Write Taylor Expansion Of $\frac{1}{(1-z)^2}$ 
Write Taylor Expansion Of $\frac{1}{(1-z)^2}$  around $z_0=0$

I need to "get rid" of the 2 power and I can use $\frac{1}{1-z}=\sum_{n=0}^{\infty}z^n$ but how can I do that?
 A: Take the derivative of that geometric series.
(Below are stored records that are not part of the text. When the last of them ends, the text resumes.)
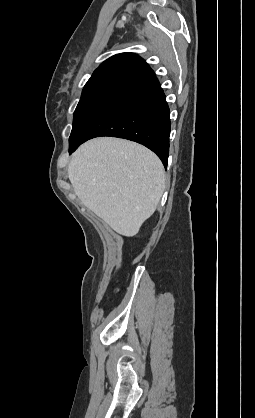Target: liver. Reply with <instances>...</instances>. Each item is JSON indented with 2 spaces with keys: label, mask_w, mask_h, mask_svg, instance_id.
<instances>
[{
  "label": "liver",
  "mask_w": 255,
  "mask_h": 418,
  "mask_svg": "<svg viewBox=\"0 0 255 418\" xmlns=\"http://www.w3.org/2000/svg\"><path fill=\"white\" fill-rule=\"evenodd\" d=\"M68 177L81 202L117 233L132 237L156 210L165 170L146 147L123 139H92L73 154Z\"/></svg>",
  "instance_id": "1"
}]
</instances>
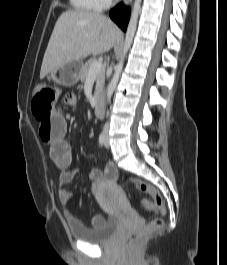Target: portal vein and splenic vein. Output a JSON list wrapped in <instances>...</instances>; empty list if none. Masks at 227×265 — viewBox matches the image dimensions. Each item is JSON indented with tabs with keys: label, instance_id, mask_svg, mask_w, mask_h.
Returning a JSON list of instances; mask_svg holds the SVG:
<instances>
[{
	"label": "portal vein and splenic vein",
	"instance_id": "18ae733b",
	"mask_svg": "<svg viewBox=\"0 0 227 265\" xmlns=\"http://www.w3.org/2000/svg\"><path fill=\"white\" fill-rule=\"evenodd\" d=\"M103 64L101 61L94 63L90 67L89 76H95L102 70Z\"/></svg>",
	"mask_w": 227,
	"mask_h": 265
}]
</instances>
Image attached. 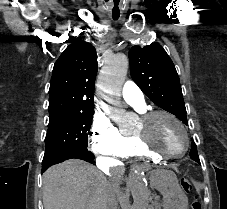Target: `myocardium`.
<instances>
[{
    "label": "myocardium",
    "instance_id": "f54148a6",
    "mask_svg": "<svg viewBox=\"0 0 227 209\" xmlns=\"http://www.w3.org/2000/svg\"><path fill=\"white\" fill-rule=\"evenodd\" d=\"M156 115H165V116L169 117L170 119H172L180 127V129L182 130L184 137H185V145L182 148V150H180L179 152H174V153H163V152L157 151V150L153 149L147 143V141H145L138 133H134V135H133L135 141L143 148V150L147 154L157 157L159 159H173V158H178V157L185 155L187 153V151L189 150L190 139H189V134H188V131H187L184 123L175 114H173L170 111L165 110V109H151V110L144 111L140 116V122H145V121L153 118Z\"/></svg>",
    "mask_w": 227,
    "mask_h": 209
}]
</instances>
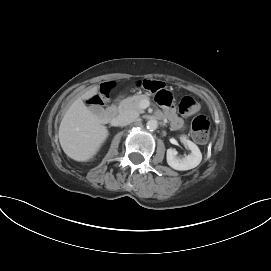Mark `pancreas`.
<instances>
[{"instance_id":"obj_1","label":"pancreas","mask_w":271,"mask_h":271,"mask_svg":"<svg viewBox=\"0 0 271 271\" xmlns=\"http://www.w3.org/2000/svg\"><path fill=\"white\" fill-rule=\"evenodd\" d=\"M147 95H134L131 97H127L126 99H123L118 106V111H127L132 110L137 113H143L144 110L141 108L140 103L144 100H148Z\"/></svg>"}]
</instances>
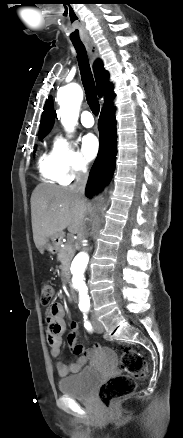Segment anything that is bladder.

Note that in general, we have that
$$\frac{1}{(1-z)^{k+1}} = \frac{1}{k!} \left(\frac{d}{dz}\right)^{k}\frac{1}{1-z}.$$
After a moment's thought, I cannot avoid but give you the following combinatorial proof that the coefficient of $z^n$ in $\frac{1}{(1-z)^{k+1}}$ is equal to 
$$\binom{n+k-1}{k}.$$
To see this, consider the $k+1$-fold product of $\frac{1}{1-z}$ with itself. The coefficient of $z^n$ in such product is the number of ways you can write $n$ as a sum of $k+1$ ordered non-negative integers, $(n_0,\ldots,n_k)$. By adding $1$ to each $n_i$ we can instead consider the problem of writing $n+k+1$ as a sum $k+1$ ordered nonzero integers $(m_0,\ldots,m_k)$. Now this is just tantamount
to lying down $n+k$ balls in a row, and choosing $k$ spots where to divide them,
these spots corresponding to a $k$ subset of $n+k-1$: the place where a bar is found corresponds to the integer in $\{1,\ldots,n+k-1\}$.  
A: Since$$\frac1{1-z}=1+z+z^2+z^3+\cdots\text,$$then $\frac1{(1-z)^2}$ is the Cauchy product of the geometric series by itself. So,\begin{align*}\frac1{(1-z)^2}&=(1+z+z^2+z^3+\cdots)(1+z+z^2+z^3+\cdots)\\&=1+2z+3z^2+4z^3+\cdots\end{align*}